Cloud Computing: Benefits and Challenges
In summary, financial systems need to play an interactive and overarching control role in the cloud computing era in order to help businesses maximize their current IT investments. While there are considerable benefits to cloud computing, there are also challenges. These challenges can be easily overcome with a financial system that is designed to co-exist, integrate, and interoperate with both cloud and/or on-premise applications. By taking this approach, organizations using IBM Power Systems can gradually transition to the cloud while exploiting the value of their systems' investment in the future.
Financial systems must be able to provide centralized controls across a heterogeneous and virtual computing environment. This includes the ability to connect with other systems via Web services to synchronize accounting rules, master information, transactions, and reference data. Furthermore, control processes, particularly those conducted by people, need to be overlaid across the mixture of systems in an automated manner.
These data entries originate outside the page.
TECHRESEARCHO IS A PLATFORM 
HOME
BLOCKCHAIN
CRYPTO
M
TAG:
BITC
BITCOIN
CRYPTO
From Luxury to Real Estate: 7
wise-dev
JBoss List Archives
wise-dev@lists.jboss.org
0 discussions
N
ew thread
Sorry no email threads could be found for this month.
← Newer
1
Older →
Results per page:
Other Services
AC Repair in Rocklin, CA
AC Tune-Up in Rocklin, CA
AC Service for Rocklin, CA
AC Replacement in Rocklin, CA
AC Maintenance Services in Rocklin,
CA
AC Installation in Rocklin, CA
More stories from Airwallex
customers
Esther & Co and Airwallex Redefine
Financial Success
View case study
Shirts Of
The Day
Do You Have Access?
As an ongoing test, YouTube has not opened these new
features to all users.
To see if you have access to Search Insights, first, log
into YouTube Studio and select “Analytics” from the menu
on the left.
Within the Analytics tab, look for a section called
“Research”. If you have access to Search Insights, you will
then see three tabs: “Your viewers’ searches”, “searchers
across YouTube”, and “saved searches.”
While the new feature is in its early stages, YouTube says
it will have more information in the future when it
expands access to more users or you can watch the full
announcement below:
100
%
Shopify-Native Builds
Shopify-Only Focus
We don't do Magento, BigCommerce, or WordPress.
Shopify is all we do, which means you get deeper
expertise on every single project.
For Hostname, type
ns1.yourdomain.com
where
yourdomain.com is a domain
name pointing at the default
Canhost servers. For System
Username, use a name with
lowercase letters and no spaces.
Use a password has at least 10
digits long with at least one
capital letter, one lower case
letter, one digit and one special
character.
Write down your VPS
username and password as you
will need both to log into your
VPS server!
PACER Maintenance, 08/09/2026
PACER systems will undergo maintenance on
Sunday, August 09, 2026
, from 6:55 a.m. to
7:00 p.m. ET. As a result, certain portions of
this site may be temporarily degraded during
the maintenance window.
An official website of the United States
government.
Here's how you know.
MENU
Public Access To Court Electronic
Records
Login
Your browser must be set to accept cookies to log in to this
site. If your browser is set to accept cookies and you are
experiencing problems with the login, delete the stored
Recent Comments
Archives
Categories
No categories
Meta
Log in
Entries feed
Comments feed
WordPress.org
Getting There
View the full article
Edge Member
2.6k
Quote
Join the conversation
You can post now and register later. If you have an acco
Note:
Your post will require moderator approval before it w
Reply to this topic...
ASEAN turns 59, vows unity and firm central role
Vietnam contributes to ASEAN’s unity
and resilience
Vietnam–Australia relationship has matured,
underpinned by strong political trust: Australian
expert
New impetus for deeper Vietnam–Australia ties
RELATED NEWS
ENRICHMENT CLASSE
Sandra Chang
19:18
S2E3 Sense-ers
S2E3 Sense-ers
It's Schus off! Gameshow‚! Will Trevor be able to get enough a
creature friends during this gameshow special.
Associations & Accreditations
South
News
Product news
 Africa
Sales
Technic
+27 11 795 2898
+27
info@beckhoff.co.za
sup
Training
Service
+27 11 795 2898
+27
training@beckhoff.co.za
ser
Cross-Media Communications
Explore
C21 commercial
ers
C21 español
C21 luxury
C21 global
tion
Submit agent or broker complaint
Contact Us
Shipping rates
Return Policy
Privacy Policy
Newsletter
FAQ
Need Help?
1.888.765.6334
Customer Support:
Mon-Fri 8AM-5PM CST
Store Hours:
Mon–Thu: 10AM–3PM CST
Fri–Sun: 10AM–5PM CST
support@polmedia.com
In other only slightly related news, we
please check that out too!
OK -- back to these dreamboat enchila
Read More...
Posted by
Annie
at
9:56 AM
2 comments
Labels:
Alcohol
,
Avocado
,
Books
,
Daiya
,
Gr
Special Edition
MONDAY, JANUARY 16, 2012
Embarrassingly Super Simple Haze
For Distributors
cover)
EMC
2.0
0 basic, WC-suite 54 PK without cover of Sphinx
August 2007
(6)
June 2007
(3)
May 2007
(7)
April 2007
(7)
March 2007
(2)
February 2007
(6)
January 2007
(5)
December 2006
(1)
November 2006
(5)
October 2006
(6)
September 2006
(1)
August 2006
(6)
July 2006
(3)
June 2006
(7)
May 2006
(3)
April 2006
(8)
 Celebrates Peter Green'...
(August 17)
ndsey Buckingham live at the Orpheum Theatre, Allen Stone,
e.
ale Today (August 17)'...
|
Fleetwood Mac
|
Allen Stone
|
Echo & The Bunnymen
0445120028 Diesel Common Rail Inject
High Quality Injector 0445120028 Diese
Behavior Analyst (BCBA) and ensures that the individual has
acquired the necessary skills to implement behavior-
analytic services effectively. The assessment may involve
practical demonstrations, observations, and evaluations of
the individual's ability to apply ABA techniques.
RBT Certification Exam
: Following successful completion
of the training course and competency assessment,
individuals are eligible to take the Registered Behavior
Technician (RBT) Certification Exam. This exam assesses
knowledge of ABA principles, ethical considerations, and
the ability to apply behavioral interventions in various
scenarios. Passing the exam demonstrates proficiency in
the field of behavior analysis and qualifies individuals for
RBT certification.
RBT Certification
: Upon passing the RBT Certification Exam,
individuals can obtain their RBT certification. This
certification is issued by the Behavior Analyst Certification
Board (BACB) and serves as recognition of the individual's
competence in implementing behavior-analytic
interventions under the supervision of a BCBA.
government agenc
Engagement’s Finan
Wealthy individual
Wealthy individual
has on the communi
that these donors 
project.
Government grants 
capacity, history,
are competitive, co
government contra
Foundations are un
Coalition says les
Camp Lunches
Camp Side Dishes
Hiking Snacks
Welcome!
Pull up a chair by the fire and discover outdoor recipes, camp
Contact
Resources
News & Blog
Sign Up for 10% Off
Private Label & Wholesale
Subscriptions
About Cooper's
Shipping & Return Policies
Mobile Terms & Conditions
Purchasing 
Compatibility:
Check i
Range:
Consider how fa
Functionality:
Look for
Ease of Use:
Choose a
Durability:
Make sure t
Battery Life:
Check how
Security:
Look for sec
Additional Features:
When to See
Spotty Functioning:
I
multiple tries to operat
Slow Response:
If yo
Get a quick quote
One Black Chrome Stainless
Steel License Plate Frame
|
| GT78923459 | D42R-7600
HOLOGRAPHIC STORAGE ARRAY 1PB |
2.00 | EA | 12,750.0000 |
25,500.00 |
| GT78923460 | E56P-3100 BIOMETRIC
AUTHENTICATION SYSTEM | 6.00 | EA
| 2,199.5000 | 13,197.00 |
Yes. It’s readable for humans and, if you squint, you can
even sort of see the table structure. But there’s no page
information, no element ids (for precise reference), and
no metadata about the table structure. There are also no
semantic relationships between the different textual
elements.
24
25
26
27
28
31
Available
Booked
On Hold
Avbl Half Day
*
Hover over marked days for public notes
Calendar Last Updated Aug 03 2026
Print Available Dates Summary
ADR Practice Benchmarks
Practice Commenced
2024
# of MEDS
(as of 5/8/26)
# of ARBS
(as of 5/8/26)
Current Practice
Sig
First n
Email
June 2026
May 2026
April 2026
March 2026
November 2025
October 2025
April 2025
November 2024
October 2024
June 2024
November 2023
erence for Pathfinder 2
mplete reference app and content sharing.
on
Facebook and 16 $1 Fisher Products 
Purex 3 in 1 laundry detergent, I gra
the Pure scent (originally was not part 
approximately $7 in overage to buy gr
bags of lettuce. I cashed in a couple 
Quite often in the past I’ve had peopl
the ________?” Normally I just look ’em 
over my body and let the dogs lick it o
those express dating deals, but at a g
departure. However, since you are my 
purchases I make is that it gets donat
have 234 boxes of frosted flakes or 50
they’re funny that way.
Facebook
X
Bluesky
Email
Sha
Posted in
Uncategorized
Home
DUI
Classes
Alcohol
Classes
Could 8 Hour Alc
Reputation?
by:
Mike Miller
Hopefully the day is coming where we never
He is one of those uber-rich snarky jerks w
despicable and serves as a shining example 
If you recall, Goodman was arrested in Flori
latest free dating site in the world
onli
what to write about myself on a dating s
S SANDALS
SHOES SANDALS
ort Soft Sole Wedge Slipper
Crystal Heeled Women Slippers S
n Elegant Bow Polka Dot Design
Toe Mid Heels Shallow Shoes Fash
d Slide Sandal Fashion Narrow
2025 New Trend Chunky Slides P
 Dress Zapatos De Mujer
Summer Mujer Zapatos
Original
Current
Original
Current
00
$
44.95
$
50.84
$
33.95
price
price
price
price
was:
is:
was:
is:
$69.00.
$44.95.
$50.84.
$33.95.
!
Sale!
And finally, businesses transitioning part of their operation to the cloud environment will require more flexibility, particularly in the chart of accounts area, from a data collection and reporting perspective to accommodate the various data streams generated by different applications a company will inevitably encounter.
Power Systems users have powerful tools at their fingertips and must carefully evaluate their options for the best combination of cloud and on-premise services to meet their needs, keep the organization moving forward, and make it as competitive as possible.